Required action
Output a faithful copy of the entries, every picture removed.

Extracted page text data
══════════════════════════════

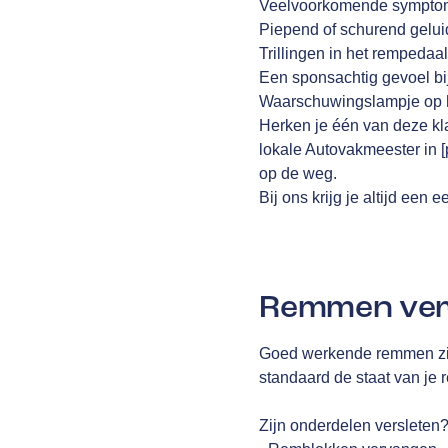
Veelvoorkomende symptom
Piepend of schurend gelui
Trillingen in het rempedaal
Een sponsachtig gevoel bi
Waarschuwingslampje op 
Herken je één van deze kla
lokale Autovakmeester in [
op de weg.
Bij ons krijg je altijd ee
Remmen ve
Goed werkende remmen zijn
standaard de staat van je
Zijn onderdelen versleten?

══════════════════════════════

Answer space
Veelvoorkomende symptom
Piepend of schurend gelui
Trillingen in het rempedaal
Een sponsachtig gevoel bi
Waarschuwingslampje op 
Herken je één van deze kla
lokale Autovakmeester in [
op de weg.
Bij ons krijg je altijd ee
Remmen ve
Goed werkende remmen zijn
standaard de staat van je
Zijn onderdelen versleten?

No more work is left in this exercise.